--- START ---

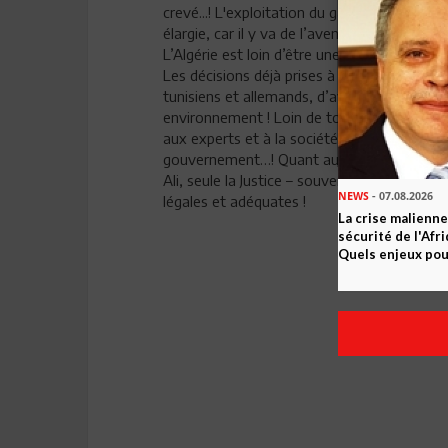
crevé...! L'exploitation du gaz de schiste e
élargie, car il y va de l’avenir de la Tunisi
L’Algérie est loin d’être une référence inter
Les décisions déjà prises à la hâte - dans c
tunisiens et allemands, d’avoir des réperc
environnement ! Loin de tout discours démag
aux experts et à la société civile en Tunisie
gouvernement…! Quant aux dépassements pr
Ali, seule la Justice – souveraine et indépe
NEWS
- 07.08.2026
légales et adéquates !
La crise malienne
sécurité de l'Afr
Quels enjeux pour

--- END ---

**Work required**
Once the line with "aux experts et à la société civile en Tunisie" is found, write out that line and every one after it through the last line of the records, exactly and with nothing else.

**Written response**
aux experts et à la société civile en Tunisie
gouvernement…! Quant aux dépassements pr
Ali, seule la Justice – souveraine et indépe
NEWS
- 07.08.2026
légales et adéquates !
La crise malienne
sécurité de l'Afr
Quels enjeux pour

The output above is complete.